The location of one of London’s most magnificent stately homes, one-and-a-half miles west of Brentford
Osterley’s existence was first noted in 1274 and the name derives from Old English words meaning ‘sheepfold clearing’. Sir Thomas Gresham, commercial agent and financial adviser to Elizabeth I, bought the manor of Osterley in 1562 and replaced the existing farmhouse with “a faire and stateley brick house.”
The banker Sir Francis Child acquired the house in 1713 and around 1760 his grandson commissioned Robert Adam (and probably others) to remodel the exterior and create lavishly furnished and decorated new rooms inside, while the grounds were landscaped and endowed with a chain of lakes. By the beginning of the 19th century Osterley Park House had ceased to be the Child family’s main place of residence.
The neighbouring localities, formerly known as Thornbury Common and Scrattage, were occupied by farms, cottages and brickyards when Osterley and Spring Grove station opened on Thornbury Road in 1883. The common lay between Osterley Park and Spring Grove, while Scrattage was to its west.
Little change took place until the construction of the Great West Road, when suburban development began with luxury semi-detached houses on Wood Lane. Each had its own quarter-acre plot and was priced at a steep £2,500. The present Osterley station – a classic Charles Holden design shown in the photograph on the right* – opened in 1934. The old station building is now a bookshop.
In 1939 George Child Villiers, 9th Earl of Jersey, opened Osterley Park House to the public and ten years later he gave it to the National Trust. Today the house is presented as it would have looked in the 1780s and is open to the public from Wednesday to Sunday in spring, summer and autumn and on most weekends in winter. Rooms can be hired for wedding and civil partnership ceremonies and receptions.
Osterley Park – now split in two by the M4 motorway – has woods, farms and sporting facilities.
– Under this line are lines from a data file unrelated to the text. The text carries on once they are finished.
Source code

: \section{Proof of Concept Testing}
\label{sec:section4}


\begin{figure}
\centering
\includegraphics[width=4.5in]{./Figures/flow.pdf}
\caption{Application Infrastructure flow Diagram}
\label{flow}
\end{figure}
A six-year National Trust project has recently restored the house’s pleasure grounds to their 18th century grandeur, with herbaceous borders, roses and ornamental vegetables beds – and the original Robert Adam summer house is full of lemon trees and highly scented shrubs.
Osterley Park has been a popular location for filming country house dramas, including the 1999 version of Mansfield Park.